Выбрать главу

Видимо, и для меня свидание с Кассилем, как для четырехлетнего Андроникова — в Петербурге — с Блоком, не прошло бесследно. Теперь мне, наверное, столько же лет, сколько было Льву Абрамовичу, шагнувшему из окна издательства «Советский писатель» на мою крышу. Я тоже знаменитый детский писатель. Меня торжественно приглашают в Энгельс на открытие памятника Кассилю. Я почетный гость. Меня встречают на вокзале с машиной, везут в музей, где готовится мое выступление.

В стеклянной витрине выставлены мои книги, рисунки детей по мотивам моих сказок и рассказов. А посередине — торжественный портрет какой-то блондинки спортивного вида в топике, лет двадцати пяти, довольно симпатичной — веселая, голубоглазая, улыбающаяся. Не я. Но есть что-то общее. И подпись: «Марина Москвина».

Конечно, вида не показываю, пускай буду я. Все-таки не такая знаменитая, как Лев Толстой, которого от мала до велика узнают на любом полустанке, а не только в Остапове.

Два часа выступала на фоне портрета, ни взрослые, ни дети ничего не заподозрили. Я подумала: надо мне эту фотографию у них попросить и поместить в своей новой книге на четвертую сторонку переплета.

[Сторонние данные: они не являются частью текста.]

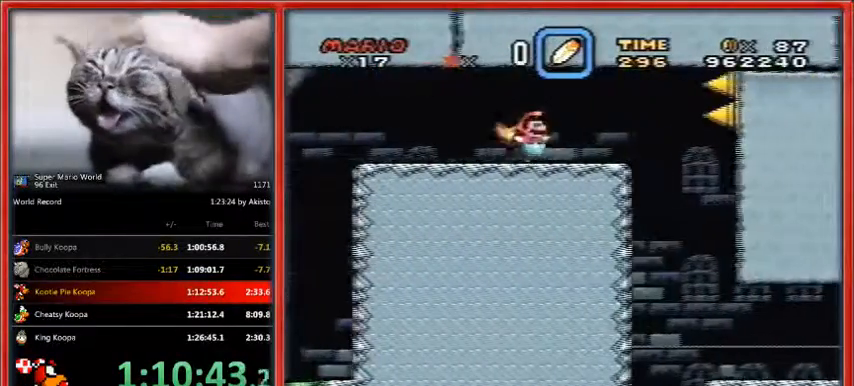
Gameplay with a controller (Nintendo layout); each line is a JSON object with the inputs held at the frame after it. "events" lists button and stick changes between this image and that frame as [ms after this image, input, new state], when the widget could be followed in between. Not read: L1 L3 R3.
{"buttons": ["Y", "DPAD_RIGHT"], "events": [[233, "DPAD_LEFT", "down"], [367, "DPAD_DOWN", "down"], [400, "DPAD_DOWN", "up"], [400, "DPAD_LEFT", "up"]]}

О музее Кассиля рассказывала на «Эхе Москвы». О моем восхищении людьми, которые не позволили снести покосившийся, вросший в землю двухэтажный кирпичный дом отца Лели и Оси, известного в городе врача-гинеколога. Сохранили его кабинет, стол, старинные книги на столе, инструменты в медицинском шкафчике. Долго думали — поставить в кабинете гинекологическое кресло или не надо? Для достоверности надо бы. А с другой стороны, в музей приходят толпы детей. Что они подумают?

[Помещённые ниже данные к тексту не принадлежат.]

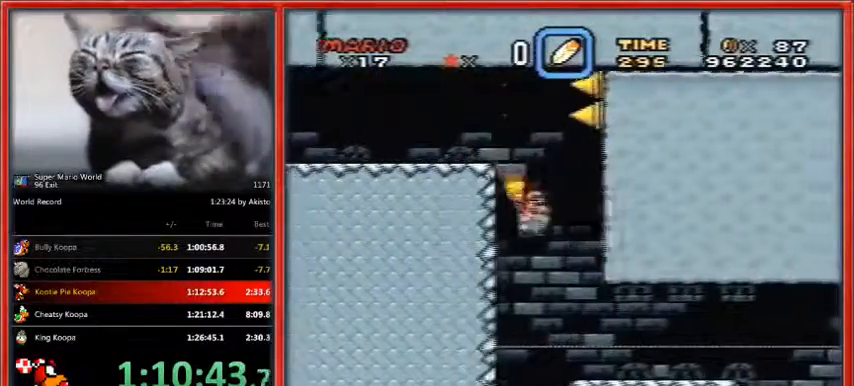
{"buttons": ["Y", "DPAD_RIGHT"], "events": []}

Так до сих пор и не решили, ставить кресло или не ставить. Просто ширму раздвинули, а за ширмой тайна.

Много было звонков от благодарных радиослушателей.

Все повсюду любят Кассиля, открывателя целых трех государств, которых не существует на карте мира: Швамбрании, Синегории и Джунгахоры, вспоминают о нем его же добрыми словами:

Он открывал детям страны, Которых на свете нет, Уча любить ту землю, Что была ему дороже всего на свете.

Лишь один отчаянный поэт-лианозовец Генрих Сапгир однажды явился к нему в день рожденья на дачу, где как раз собрались коллеги чествовать всеобщего любимца — председателя секции детско-юношеской литературы (а то и члена секретариата СП!), и бросил, как перчатку, в приступе безумной дерзости:

— Лев Абрамович, вы говно!

Конечно, Кассиль этого не заслужил. Да, он был большим функционером в Союзе писателей, блистательным, успешливым, а Генрих — нонконформист, как сказали бы сейчас, его печатали со скрипом. После той выходки вообще стали считать дессидентом и с некоторой опаской поглядывали на его детские стихи.

А стихи-то у Генриха Сапгира — чудесные.

«Погода была ужасная, принцесса была прекрасная», — пели наши друзья- музыканты из «Последнего шанса».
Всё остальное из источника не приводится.